Tax & super

How is super taxed?

Your super money is taxed at three stages: when it goes into the fund (contributions), while it is in the fund (investment earnings) and when it leaves the fund (super benefits).

Understanding how your super is taxed can help you benefit from tax concessions and avoid costly mistakes.

Tax on contributions

Smart tip

Make sure you have given your tax file number to your super fund or you could be paying too much tax.

Different contributions are taxed at different rates as they enter your super fund.

  • Employer and salary sacrificed contributions are generally taxed at 15%. If you earn $37,000 or less the tax you have paid on your super contributions will be automatically added back into your super account through the Low Income Super Contribution.  If your combined income and super contributions exceed $300,000 you will pay additional tax on your super contributions (for more details see ATO: reduced tax concessions for high income earners).
  • Personal after-tax contributions and those received under the government's co-contribution scheme are not taxed.
  • In most cases, when money is transferred from one super fund to another when consolidating or switching funds, no additional tax is payable.

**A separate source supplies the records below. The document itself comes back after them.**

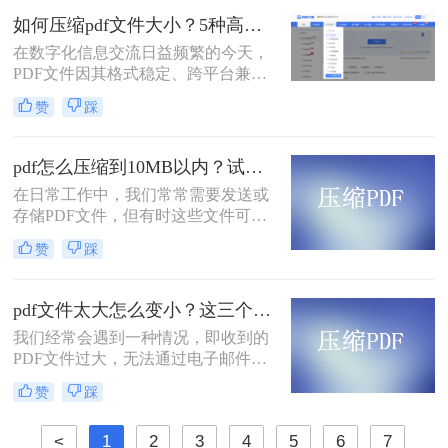
处理带来不便。那么如何把pdf文件变
如何压缩pdf文件大小？5种高效压缩全面解析！
小一点呢？本文将介绍两种简单有效
在数字化信息交流日益频繁的今天，
的方法来压缩PDF文件大小，帮助您
PDF文件因其格式稳定、跨平台兼容
节省空间并提高工作效率。
的特性而成为文档分发的首选。然
赞
踩
而，过大的PDF文件常常带来诸多不
便，例如占用过多存储空间、拖慢系
统响应、导致电子邮件附件发送失败
pdf怎么压缩到10MB以内？试试这4个压缩方法！
或严重影响网络传输与下载效率。因
在日常工作中，我们常常需要发送或
此，掌握高效、可靠的pdf压缩技术，
存储PDF文件，但有时这些文件可能
对于提升个人与团队的工作效率至关
会过大，导致传输不便或者占用过多
重要。那么如何压缩pdf文件大小呢？
赞
踩
存储空间。为了应对这种情况，我们
本文将深入探讨多种主流且高效的
需要掌握一些有效的PDF压缩技巧，
PDF压缩方法，从在线工具、专业软
确保文件大小不超过10MB。那么pdf
件到命令行技术与预处理技巧，为您
pdf文件太大怎么变小？这三个方法都可以缩小！
怎么压缩到10MB以内呢？本文将介
提供一个全面、详尽的解决方案库。
我们经常会遇到一种情况，即收到的
绍几种常用的PDF压缩方法。
PDF文件过大，无法通过电子邮件或
其他方式进行传输。那么，pdf文件太
赞
踩
大怎么变小呢？在本文中，我们将向
您介绍一些有效的方法，可以帮助您
<
1
2
3
4
5
6
7
压缩PDF文件并减小文件大小。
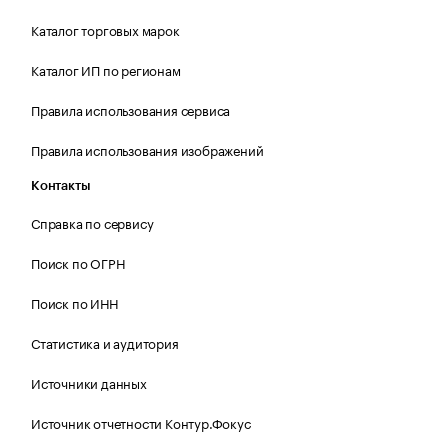
Каталог торговых марок
Каталог ИП по регионам
Правила использования сервиса
Правила использования изображений
Контакты
Справка по сервису
Поиск по ОГРН
Поиск по ИНН
Статистика и аудитория
Источники данных
Источник отчетности Контур.Фокус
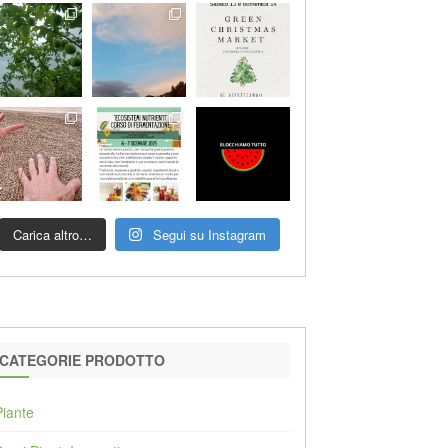
Carica altro…
Segui su Instagram
CATEGORIE PRODOTTO
Piante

There are limits on how much you can contribute to super and there are penalties for going over these limits. See contributing extra to super.

Tax on investment earnings

Income which is earned in the fund (investment earnings) is taxed at a maximum rate of 15%. Capital gains longer than 12 months within the fund will be taxed at 10%.

The amount of tax your fund will pay will depend on whether the fund has any tax deductions or tax credits. For example, a growth fund may only pay 7% tax because its dividend income entitles it to tax credits.

Tax on withdrawals

When you become eligible to access your super you can take a super income stream to provide you with a regular income, or you can withdraw all or part of your benefit as a lump sum.

Super income streams

The tax treatment of super income streams is covered in detail in retirement income and tax. If you are aged 60 or over your income will usually be tax-free. If you are under age 60 you may pay tax on your super pension.

Lump sum withdrawals

If you are aged 60 or over any withdrawals from a taxed super fund are tax-free. Different rates may apply to untaxed funds, such as government super funds.

Smart tip

Taking all your super out as a lump sum when you retire may not be a good idea. You should speak to a financial adviser to find out the best way to take your super.

If you access your super before age 60 you may pay tax on withdrawals. You can withdraw up to the low rate threshold, currently $195,000, tax-free. This is a lifetime limit and is indexed annually. The threshold does not include the tax-free portion of your super account, which will be returned to you tax-free. Any amounts over the low rate threshold will be taxed at 17% (including Medicare Levy) or your marginal tax rate, whichever is lower.

If you are withdrawing a lump sum from super and are younger than age 55, the lump sum will be taxed at 22% (including Medicare Levy) or your marginal tax rate, whichever is lower. There are limited circumstances under which you can access super before age 55.

While you can access a lump sum this may not necessarily be the best strategy for you. We recommend you seek financial advice before making a decision to withdraw funds from your super.

For detailed information on how other lump sum benefits are taxed, see the ATO's web pages on lump sum withdrawals and death benefits.

Tax and super is a complex area and we recommend that you seek help from a tax professional or financial adviser.